There is a rage shared by most critics of the literature of the fantastic. It is the rage we feel when some iteration of that literature--a novel by Jeff Noon, perhaps--is mufflingly misdescribed as non-generic by its publishers, or by some moat-defensive critic more concerned to defend his patch than to tell the truth about the text before his eyes, or even by authors--like Jeff Noon himself, whose increasingly chrome-plated career track seems to require a repudiation of his roots in genre. Noon's recent statement that he does not write sf, and his publisher's contortuplicated efforts not to mention sf in the jacket copy to Falling Out Of Cars (London: Doubleday, 2002)--jacket copy which manages therefore not to mention that Falling is set in a near-future England decimated by a strange plague whose effects on humans can only be staved off by a brandname drug distributed by a mysterious corporation--does rather seem a trahison des clercs.

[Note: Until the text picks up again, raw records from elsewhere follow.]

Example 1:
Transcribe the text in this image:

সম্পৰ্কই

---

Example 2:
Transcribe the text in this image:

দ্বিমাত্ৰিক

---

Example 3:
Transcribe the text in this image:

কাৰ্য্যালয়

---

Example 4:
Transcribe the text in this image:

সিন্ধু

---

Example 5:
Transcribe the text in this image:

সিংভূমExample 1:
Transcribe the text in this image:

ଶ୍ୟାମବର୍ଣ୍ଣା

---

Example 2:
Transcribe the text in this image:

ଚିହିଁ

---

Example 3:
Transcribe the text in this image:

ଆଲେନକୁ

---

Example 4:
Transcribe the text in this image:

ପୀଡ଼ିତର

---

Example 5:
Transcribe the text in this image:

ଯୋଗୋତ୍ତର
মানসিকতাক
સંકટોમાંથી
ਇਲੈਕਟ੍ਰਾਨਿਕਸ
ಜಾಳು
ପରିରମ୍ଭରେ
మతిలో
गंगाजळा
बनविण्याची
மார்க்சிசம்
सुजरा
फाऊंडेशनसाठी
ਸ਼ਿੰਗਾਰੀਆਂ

Because what Noon and his publishers have done to Falling Out Of Cars is a discourtesy to adult readers. They have unlabelled the book, which may sound a noble thing to do ("Let my fable go") but which is not. In the sick, febrile market now operating in the book trade, a book which is unlabelled is not a book readers come to with eyes washed of preconceptions, like Israelites entering a Promised Land; it is a book precisely marketed to mandate a particular kind of preconception in the reader: which is that the book in question is safe, that it is a mundane extension of the mimetic novel, that it is unlabelled because it is unnecessary to label a window into the real world.
--John Clute, Scores, p.392
And then there is an argument based around reading protocols, which goes something like: when Falling Out Of Cars is approached as mimetic, it reads very differently, and (crucially) worse, than when it is approached as science fiction. Having not read the book, I can't comment, but that's ok; my reservation is about his more general point.

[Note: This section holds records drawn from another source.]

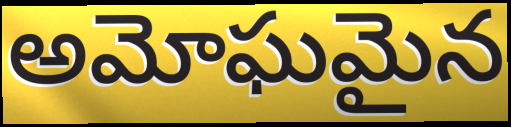
అమోఘమైన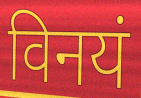
विनयं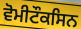
ਵੋਮੀਟੌਕਸਿਨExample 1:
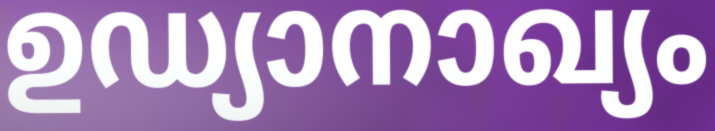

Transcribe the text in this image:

ഉഡ്യാനാഖ്യം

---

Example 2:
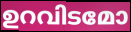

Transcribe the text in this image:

ഉറവിടമോ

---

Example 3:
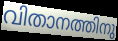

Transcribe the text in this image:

വിതാനത്തിനു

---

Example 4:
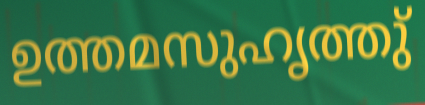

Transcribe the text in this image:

ഉത്തമസുഹൃത്തു്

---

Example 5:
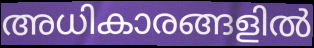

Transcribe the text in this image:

അധികാരങ്ങളിൽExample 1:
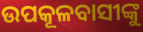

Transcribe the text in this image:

ଉପକୂଳବାସୀଙ୍କୁ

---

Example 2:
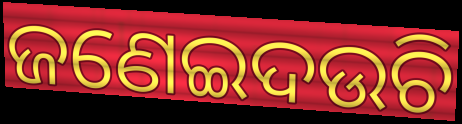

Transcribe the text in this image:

ଜଣେଇଦଉଚି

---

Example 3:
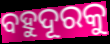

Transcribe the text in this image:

ବହୁଦୂରକୁ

There is an awkward interaction here between, as ever, science fiction the marketing category and science fiction the form. I agree with the above to the extent that I recognise the rage, because I agree that most decisions to unlabel a book seem to be made in, for want of a better phrase, bad faith--made as marketing decisions only. I'm less convinced that this matters because it leads us into the work by the wrong route.

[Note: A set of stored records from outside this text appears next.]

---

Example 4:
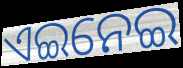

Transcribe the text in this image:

ଏଇନେଇ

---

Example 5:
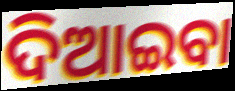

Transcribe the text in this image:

ଦିଆଇବାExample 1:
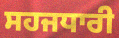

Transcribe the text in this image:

ਸਹਜਧਾਰੀ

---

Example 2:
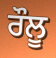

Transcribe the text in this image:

Firstly, I'm inclined to think we can work out how to read something as we go, based on the text itself. The label is useful, but it's not essential. (And I can think of cases--one of Michel Faber's books comes to mind--where the unfolding of expectations is so deliciously well-handled that it would be a bit cruel to give the game away on the dust jacket.) But more than that, I'm inclined to think that the act of unlabelling usually Just Doesn't Work. There are arguable cases, like Never Let Me Go, but in general it's a safe bet that a review that bends over backwards to explain how a book isn't science fiction, honest, is in fact a review that tells you, very clearly, precisely the opposite.
So why the rage? For me, Clute got it right at the start: because it's not telling the truth. I'm sure
immortalradical will come along at this point and accuse me of trying to claim texts "for the genre", but I don't think that's what I'm doing; to say something is science fiction doesn't have to involve saying that it's part of the genre. My problem is rather that all the evasions and denials smack of either simple snobbery--the "it's good, so it can't be sf" attitude--or, more seriously, a patronising lack of faith in the reader--"don't worry, this one's ok because it's not really sf." And that's a disservice not just to the reader, but to the book and to the form as a whole.